* TASK REQUIREMENTS *
1. Rewrite the passage of the gardening text that begins at "The only immediate" and ends after "to your garden.", replacing "dawn" with "sunrise".
2. Copy the collected data entries word for word, starting at their first line and ending after the line that contains "road: (157, 33)".

# START OF GIVEN TEXT

Q. We often purchase pot grown plants whether they are in bloom or not: these may be seasonal plants or otherwise. Can these plants, be they in bloom or not, be transplanted / re-potted at any time of the year?
A. It is quite normal for seasonal plants that are in bloom, as purchased from nurseries, to be transplanted into larger pots / containers or directly into the garden as soon as they are brought home and, with care, the majority survive any shock. Perennial plants which are in bloom, are best left undisturbed, in the pots they were bought in, until after they have finished flowering; otherwise they suffer badly and some may not be able to summon up enough strength to get over having their roots disturbed at this, for them crucial time.
Q. For the second year running, I have bought kadoo seedlings from the National Agricultural Research Council in Islamabad. I do not know which variety of kadoo they are but I like them. The plant does beautifully and starts fruiting in abundance. The problem this year is, once the fruit reaches four to six inches in length, it starts turning yellow, then shrinks and falls off. The soil was fed with buffalo dung and the plants are watered after 5pm. The garden area receives good sun and is well drained.
Answers to your queries about potted plants, growing hyacinths, pineapples and tomatoes
A. Soil, water and sun conditions sound ideal for kadoos to thrive. The problem sounds like one of pollination. Quite often, an un-pollinated flower sets fruit which, exactly as you describe, begins to develop and then gives up, shrivels and drops: the rot starting from the flower / blossom end. A lack of pollinating insects / bees, possibly due to use of chemical interventions in and around the locality, may have interfered with or killed off these necessary insects; it is sad to say that this problem is increasingly common.
The only immediate solution is to hand-pollinate your kadoos. Just after dawn, when the kadoo flowers are fully open, carefully pick a long-stemmed, open male flower and dust its pollen onto the stigma (the protruding bit in the centre) of a female flower. Female flowers have a baby kadoo behind the flower itself instead of a long stem. This should do the trick. If chemicals are not being used in your location, next season plant lots of bee attractant flowers / herbs to try and entice beneficial, pollinating insects to your garden.
Q. Is polyfarming practiced in Pakistan and is the government giving any subsidy or training regarding this technique?
A. Yes it is, and the technique is gaining popularity. Check with your local Ministry of Agriculture office for relevant information.

# END OF GIVEN TEXT
# START OF ROWS

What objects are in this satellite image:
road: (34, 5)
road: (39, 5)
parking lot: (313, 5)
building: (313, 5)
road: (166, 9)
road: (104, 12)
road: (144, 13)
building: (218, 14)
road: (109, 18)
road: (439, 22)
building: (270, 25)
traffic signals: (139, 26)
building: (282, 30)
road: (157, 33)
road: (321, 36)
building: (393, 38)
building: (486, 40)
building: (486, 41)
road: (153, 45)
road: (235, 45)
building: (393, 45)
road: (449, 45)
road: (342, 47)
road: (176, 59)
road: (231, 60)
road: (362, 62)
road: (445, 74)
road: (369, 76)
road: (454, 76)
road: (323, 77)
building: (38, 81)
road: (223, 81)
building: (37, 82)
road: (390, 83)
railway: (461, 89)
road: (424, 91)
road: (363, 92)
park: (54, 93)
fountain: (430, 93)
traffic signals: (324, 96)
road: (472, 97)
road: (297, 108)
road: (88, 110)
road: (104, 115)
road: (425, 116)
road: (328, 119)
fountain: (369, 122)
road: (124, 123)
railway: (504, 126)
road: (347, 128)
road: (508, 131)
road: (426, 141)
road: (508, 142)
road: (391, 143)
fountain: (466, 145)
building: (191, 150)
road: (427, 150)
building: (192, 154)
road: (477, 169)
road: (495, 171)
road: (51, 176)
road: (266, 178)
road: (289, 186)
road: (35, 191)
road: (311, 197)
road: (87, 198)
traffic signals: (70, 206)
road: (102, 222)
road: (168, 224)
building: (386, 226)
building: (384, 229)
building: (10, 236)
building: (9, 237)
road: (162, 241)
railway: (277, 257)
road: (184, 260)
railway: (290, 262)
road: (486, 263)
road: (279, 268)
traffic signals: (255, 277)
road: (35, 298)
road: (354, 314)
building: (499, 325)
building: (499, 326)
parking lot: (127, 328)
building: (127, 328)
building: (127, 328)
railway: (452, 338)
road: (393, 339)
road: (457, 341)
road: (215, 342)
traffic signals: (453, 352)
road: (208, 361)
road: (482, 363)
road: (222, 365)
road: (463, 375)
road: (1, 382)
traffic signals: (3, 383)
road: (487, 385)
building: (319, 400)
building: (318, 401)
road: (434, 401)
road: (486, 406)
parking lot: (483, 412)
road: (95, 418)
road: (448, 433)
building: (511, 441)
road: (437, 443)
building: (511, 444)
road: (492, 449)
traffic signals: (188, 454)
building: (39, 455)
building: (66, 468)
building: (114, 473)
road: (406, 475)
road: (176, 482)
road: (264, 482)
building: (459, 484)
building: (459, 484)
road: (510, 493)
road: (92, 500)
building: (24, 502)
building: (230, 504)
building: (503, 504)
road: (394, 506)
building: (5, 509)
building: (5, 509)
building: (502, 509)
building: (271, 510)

# END OF ROWS

* SOLUTIONS BY TASK *
1.
The only immediate solution is to hand-pollinate your kadoos. Just after sunrise, when the kadoo flowers are fully open, carefully pick a long-stemmed, open male flower and dust its pollen onto the stigma (the protruding bit in the centre) of a female flower. Female flowers have a baby kadoo behind the flower itself instead of a long stem. This should do the trick. If chemicals are not being used in your location, next season plant lots of bee attractant flowers / herbs to try and entice beneficial, pollinating insects to your garden.

2.
What objects are in this satellite image:
road: (34, 5)
road: (39, 5)
parking lot: (313, 5)
building: (313, 5)
road: (166, 9)
road: (104, 12)
road: (144, 13)
building: (218, 14)
road: (109, 18)
road: (439, 22)
building: (270, 25)
traffic signals: (139, 26)
building: (282, 30)
road: (157, 33)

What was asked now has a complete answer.